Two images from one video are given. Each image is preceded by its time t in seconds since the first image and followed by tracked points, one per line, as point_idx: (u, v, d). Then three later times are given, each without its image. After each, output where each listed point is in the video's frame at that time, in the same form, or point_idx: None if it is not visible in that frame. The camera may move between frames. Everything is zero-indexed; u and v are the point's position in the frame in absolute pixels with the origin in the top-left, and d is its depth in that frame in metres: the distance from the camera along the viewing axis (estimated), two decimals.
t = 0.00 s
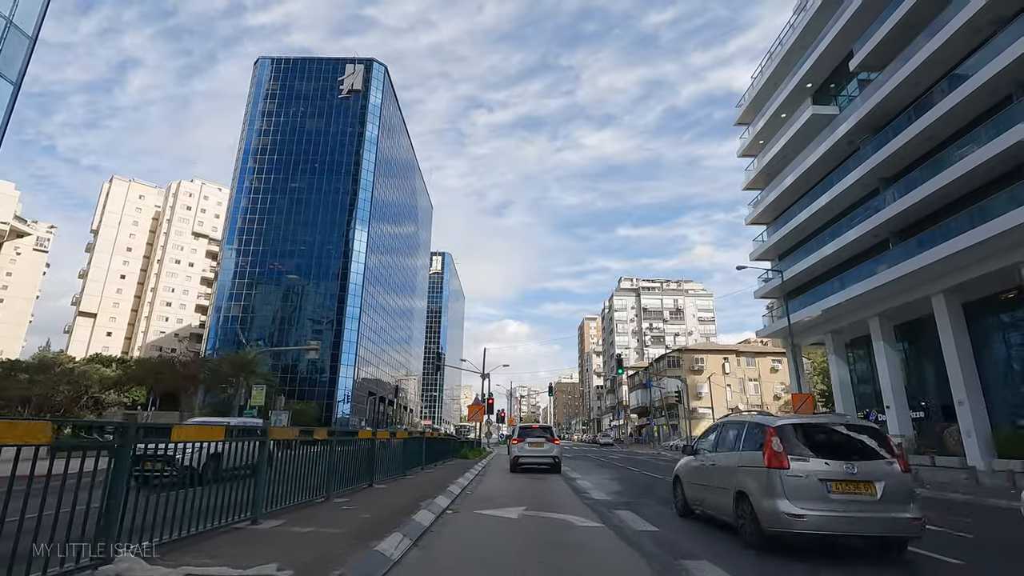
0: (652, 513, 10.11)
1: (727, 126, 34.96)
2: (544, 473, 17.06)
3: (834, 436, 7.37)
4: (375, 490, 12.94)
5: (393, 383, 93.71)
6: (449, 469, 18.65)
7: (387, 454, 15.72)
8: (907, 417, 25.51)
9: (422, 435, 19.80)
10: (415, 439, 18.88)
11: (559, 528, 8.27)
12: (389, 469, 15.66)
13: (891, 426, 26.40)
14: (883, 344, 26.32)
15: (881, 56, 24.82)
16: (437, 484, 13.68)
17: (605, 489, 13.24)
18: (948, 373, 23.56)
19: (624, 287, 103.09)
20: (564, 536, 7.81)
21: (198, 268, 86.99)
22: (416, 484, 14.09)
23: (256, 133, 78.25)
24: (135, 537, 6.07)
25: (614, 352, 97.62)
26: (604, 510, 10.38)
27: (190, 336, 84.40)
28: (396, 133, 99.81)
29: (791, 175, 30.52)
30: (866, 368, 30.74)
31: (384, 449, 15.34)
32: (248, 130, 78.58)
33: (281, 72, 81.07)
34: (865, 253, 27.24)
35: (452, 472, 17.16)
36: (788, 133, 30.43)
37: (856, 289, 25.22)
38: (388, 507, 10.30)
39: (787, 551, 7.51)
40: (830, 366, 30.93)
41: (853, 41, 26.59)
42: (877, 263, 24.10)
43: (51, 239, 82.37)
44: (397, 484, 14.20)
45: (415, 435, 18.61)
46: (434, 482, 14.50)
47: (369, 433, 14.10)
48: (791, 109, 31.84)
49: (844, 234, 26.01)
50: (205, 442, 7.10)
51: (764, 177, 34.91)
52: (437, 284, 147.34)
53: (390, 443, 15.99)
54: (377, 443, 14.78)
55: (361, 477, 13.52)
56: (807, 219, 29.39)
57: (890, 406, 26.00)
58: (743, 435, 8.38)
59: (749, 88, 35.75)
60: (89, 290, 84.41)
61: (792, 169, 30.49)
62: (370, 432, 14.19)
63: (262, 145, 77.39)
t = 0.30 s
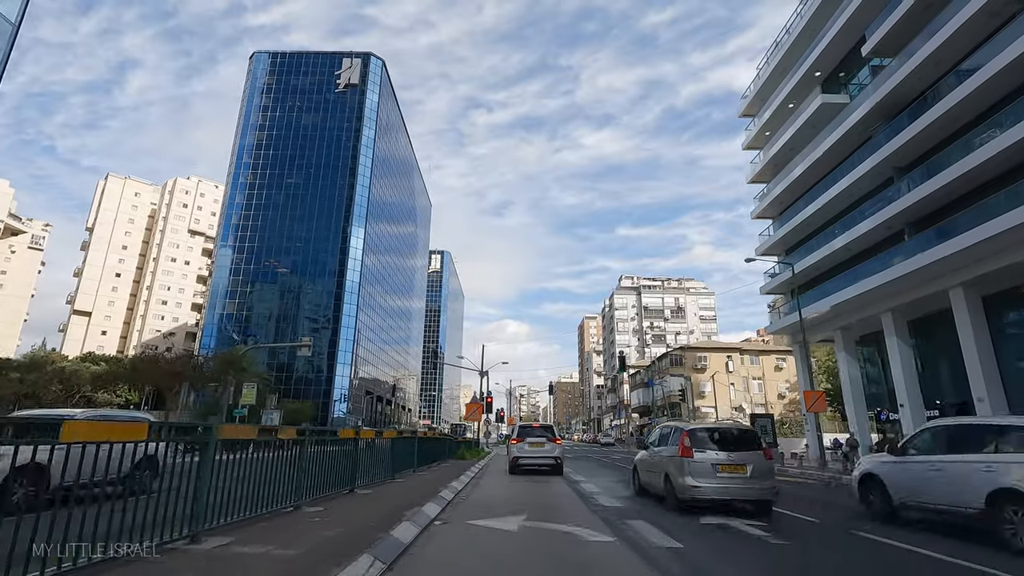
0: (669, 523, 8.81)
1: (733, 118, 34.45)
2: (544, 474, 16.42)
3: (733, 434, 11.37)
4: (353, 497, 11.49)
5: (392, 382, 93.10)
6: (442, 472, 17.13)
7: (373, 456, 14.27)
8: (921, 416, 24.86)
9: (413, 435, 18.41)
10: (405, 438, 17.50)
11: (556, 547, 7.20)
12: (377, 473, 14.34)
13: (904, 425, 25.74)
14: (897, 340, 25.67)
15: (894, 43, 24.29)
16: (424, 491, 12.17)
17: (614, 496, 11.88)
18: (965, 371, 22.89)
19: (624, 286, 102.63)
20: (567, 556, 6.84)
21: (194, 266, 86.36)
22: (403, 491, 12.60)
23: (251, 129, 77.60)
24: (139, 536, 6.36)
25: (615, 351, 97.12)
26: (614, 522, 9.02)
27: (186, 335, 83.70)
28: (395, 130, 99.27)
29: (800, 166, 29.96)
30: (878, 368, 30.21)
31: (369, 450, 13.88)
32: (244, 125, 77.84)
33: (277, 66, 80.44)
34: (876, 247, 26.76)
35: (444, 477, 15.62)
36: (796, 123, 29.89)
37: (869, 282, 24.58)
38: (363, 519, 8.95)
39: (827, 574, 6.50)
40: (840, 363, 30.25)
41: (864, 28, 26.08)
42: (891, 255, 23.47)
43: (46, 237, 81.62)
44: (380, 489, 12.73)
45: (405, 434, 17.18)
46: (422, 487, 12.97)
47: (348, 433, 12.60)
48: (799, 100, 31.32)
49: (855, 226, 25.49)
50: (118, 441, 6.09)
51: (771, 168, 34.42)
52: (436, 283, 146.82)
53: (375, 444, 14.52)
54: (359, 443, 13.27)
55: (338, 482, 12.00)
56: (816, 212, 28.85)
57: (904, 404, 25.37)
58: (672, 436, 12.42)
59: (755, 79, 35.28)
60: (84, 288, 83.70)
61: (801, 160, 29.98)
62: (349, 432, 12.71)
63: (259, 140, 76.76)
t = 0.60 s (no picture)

▬▬▬

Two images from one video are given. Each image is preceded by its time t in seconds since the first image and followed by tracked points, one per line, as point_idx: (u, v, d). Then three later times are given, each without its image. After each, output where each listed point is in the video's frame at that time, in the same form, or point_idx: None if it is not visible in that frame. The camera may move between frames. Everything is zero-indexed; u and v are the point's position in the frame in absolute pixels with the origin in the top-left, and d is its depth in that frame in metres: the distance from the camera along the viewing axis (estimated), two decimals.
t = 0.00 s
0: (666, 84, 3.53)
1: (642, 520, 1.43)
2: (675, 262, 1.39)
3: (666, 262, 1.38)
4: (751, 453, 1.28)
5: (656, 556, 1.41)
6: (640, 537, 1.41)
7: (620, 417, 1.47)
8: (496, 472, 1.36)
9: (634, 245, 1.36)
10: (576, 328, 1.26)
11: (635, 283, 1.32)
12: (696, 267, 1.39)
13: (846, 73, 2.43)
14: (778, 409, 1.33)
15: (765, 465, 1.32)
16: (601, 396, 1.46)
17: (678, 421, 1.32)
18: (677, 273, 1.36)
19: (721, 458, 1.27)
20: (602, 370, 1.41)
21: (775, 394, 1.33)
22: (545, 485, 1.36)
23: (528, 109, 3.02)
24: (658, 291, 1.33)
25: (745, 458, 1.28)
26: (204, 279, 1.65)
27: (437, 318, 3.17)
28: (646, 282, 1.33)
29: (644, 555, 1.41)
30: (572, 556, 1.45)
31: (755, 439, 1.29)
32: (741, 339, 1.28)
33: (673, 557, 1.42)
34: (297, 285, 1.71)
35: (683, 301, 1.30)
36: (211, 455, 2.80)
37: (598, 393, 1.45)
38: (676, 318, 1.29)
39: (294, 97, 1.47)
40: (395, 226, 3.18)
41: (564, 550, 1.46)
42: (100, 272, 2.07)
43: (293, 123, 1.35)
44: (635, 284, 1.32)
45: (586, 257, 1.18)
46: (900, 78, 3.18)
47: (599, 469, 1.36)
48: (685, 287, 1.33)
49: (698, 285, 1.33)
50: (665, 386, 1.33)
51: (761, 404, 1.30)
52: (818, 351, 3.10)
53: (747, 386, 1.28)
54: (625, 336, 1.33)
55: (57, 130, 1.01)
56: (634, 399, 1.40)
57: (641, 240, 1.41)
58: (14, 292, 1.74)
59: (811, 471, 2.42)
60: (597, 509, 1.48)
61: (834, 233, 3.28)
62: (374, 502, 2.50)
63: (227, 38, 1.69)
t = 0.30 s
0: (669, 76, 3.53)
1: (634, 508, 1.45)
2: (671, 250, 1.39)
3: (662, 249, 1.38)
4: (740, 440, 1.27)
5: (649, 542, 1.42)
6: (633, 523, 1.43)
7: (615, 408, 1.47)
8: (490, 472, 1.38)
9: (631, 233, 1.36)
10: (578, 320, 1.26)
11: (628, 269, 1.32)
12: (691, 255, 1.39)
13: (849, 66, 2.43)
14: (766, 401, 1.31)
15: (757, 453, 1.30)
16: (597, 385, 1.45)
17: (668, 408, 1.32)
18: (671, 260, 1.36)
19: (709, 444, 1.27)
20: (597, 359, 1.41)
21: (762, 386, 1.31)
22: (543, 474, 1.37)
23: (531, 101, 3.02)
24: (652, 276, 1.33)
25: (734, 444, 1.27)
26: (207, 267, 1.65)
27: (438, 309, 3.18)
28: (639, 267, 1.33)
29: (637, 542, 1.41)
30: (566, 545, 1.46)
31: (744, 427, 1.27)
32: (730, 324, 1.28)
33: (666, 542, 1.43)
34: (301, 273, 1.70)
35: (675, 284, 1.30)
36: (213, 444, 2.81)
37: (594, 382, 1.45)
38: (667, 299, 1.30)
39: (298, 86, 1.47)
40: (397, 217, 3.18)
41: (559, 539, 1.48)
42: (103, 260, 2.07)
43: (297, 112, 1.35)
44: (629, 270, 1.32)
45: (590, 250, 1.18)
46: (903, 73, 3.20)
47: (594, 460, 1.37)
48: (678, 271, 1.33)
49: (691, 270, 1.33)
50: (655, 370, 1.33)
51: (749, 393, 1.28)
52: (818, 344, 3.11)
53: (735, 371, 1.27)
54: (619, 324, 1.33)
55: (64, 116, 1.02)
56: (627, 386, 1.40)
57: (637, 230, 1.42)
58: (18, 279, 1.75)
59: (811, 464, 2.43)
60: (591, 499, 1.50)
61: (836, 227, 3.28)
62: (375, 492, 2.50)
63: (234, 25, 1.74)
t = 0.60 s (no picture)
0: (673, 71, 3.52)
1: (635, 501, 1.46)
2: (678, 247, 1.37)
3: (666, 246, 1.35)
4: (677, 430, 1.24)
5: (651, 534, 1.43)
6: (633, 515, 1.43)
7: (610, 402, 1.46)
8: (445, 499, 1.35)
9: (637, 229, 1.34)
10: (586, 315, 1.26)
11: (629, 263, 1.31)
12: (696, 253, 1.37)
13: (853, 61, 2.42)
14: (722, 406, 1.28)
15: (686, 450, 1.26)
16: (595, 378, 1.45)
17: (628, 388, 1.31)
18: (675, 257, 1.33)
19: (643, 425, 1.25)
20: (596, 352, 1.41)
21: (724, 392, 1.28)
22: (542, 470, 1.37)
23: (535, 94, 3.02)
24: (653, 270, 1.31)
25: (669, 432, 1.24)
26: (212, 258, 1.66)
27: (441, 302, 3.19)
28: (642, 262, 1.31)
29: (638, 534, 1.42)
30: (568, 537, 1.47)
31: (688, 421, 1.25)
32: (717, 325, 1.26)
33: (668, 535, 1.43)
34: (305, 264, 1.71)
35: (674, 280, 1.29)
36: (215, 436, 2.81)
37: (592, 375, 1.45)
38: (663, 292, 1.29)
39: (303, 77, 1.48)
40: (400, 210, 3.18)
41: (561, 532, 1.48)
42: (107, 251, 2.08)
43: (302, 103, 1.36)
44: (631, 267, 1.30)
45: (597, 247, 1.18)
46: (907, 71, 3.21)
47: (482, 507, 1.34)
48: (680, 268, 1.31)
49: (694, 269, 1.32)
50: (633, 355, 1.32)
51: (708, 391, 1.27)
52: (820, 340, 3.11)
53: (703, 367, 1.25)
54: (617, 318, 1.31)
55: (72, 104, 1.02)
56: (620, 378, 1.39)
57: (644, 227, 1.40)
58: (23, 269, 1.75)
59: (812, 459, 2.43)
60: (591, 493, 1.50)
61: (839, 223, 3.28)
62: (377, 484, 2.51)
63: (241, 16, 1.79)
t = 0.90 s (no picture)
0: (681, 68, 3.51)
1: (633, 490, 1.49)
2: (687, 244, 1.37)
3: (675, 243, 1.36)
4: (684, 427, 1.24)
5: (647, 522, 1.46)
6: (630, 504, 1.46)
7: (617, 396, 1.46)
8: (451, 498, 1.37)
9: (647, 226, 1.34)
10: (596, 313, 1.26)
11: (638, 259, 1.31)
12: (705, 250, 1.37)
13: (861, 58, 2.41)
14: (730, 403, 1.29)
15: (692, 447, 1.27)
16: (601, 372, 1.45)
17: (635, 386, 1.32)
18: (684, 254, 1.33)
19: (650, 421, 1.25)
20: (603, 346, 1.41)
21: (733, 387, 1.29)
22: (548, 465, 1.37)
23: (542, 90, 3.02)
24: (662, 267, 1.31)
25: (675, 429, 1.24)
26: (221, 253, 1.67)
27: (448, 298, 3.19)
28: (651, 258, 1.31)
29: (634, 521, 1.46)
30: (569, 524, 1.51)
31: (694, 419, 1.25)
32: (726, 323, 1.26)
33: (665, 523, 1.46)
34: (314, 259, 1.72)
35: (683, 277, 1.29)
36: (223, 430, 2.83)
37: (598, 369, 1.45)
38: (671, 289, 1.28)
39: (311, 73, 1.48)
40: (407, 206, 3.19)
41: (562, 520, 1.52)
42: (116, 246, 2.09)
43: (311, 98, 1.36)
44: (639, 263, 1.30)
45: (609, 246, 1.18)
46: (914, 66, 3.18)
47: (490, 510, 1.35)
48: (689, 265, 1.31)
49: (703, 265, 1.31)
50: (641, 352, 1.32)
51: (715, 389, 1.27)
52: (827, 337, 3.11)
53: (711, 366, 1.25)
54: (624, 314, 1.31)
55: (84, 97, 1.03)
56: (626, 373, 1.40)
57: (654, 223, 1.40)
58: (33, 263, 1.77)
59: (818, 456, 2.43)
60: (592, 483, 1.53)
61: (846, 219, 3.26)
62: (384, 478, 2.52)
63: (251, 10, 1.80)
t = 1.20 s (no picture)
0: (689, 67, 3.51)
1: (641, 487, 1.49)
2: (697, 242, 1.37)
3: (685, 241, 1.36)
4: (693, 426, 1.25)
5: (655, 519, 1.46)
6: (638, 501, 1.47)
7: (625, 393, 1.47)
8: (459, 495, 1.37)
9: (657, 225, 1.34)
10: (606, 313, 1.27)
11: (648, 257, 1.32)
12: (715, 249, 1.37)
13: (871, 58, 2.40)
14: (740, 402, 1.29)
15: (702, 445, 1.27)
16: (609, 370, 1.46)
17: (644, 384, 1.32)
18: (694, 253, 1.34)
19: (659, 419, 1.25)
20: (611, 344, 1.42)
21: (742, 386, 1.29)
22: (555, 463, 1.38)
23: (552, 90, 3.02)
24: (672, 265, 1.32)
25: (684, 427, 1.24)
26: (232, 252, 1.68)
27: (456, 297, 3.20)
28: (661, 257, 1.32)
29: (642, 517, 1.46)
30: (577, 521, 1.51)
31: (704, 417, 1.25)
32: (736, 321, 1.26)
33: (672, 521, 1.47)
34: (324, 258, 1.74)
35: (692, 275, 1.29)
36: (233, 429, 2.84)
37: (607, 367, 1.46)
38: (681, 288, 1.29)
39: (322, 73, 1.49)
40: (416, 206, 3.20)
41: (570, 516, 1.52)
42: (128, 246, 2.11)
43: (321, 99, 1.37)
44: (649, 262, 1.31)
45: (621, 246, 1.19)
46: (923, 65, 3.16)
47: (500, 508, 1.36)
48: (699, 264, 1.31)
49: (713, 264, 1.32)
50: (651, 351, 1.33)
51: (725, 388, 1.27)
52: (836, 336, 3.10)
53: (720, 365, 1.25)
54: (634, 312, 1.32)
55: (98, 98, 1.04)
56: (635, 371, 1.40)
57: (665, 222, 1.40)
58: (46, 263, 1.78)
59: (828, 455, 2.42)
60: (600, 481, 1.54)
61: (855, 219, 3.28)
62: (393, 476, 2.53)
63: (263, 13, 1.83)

▬▬▬

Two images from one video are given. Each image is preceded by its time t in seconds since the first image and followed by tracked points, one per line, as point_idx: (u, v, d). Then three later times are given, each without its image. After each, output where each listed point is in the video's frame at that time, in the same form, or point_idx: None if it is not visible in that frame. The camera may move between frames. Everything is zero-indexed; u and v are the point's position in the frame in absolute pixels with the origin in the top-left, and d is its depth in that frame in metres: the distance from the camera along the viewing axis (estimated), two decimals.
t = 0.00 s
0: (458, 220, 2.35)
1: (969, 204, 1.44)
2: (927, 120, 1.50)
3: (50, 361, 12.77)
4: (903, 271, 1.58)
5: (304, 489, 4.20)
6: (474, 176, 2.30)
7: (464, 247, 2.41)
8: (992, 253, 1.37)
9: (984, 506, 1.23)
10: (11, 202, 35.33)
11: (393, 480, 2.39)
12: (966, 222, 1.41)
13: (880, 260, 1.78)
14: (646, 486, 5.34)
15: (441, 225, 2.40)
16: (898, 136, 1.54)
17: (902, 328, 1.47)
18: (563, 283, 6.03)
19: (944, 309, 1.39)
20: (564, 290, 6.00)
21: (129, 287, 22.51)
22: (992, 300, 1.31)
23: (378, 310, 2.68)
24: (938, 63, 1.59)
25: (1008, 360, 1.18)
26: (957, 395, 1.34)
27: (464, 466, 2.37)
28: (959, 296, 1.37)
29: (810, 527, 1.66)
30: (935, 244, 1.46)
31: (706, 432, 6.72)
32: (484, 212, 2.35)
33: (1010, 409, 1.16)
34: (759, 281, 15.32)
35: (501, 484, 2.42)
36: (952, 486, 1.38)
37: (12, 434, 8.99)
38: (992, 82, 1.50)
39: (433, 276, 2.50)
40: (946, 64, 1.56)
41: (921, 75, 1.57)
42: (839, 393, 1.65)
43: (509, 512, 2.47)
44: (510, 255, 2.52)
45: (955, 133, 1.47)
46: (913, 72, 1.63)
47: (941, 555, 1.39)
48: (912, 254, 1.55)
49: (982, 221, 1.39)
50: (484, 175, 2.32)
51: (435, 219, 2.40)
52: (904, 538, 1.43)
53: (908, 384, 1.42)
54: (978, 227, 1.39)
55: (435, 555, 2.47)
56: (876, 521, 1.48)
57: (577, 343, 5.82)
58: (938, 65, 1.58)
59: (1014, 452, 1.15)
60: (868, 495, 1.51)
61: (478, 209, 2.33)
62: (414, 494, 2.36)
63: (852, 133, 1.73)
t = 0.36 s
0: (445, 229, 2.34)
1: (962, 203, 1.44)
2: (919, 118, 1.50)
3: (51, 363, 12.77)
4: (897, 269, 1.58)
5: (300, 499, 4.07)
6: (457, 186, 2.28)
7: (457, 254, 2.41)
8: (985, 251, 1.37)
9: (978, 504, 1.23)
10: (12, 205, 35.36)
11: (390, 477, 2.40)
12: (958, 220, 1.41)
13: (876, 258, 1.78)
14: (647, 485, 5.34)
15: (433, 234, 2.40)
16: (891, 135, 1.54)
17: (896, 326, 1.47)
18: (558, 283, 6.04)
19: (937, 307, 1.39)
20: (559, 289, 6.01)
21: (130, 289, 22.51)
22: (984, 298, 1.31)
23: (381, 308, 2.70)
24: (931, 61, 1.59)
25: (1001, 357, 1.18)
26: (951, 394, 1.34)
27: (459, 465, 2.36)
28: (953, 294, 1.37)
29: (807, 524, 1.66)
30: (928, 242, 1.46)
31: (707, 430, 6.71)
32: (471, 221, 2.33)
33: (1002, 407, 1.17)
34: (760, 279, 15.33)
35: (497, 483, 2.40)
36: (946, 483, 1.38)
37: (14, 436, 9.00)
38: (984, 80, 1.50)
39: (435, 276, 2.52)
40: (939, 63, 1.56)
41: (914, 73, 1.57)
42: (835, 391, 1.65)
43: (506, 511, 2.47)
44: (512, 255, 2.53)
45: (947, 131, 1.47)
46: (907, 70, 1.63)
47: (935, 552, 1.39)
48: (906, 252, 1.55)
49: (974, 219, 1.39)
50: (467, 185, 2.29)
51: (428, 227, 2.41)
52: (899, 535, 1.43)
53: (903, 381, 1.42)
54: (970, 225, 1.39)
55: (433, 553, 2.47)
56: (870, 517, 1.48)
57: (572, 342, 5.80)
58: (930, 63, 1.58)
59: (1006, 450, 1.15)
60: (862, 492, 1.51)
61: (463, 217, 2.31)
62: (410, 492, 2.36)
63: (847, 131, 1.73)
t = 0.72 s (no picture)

▬▬▬

■ How to complete this task: Give an exact copy of the lines above from the line with "9: (978, 504, 1.23)" up to and including the line with "24: (931, 61, 1.59)", and leave everything else out.

■ Output of the exercise:
9: (978, 504, 1.23)
10: (12, 205, 35.36)
11: (390, 477, 2.40)
12: (958, 220, 1.41)
13: (876, 258, 1.78)
14: (647, 485, 5.34)
15: (433, 234, 2.40)
16: (891, 135, 1.54)
17: (896, 326, 1.47)
18: (558, 283, 6.04)
19: (937, 307, 1.39)
20: (559, 289, 6.01)
21: (130, 289, 22.51)
22: (984, 298, 1.31)
23: (381, 308, 2.70)
24: (931, 61, 1.59)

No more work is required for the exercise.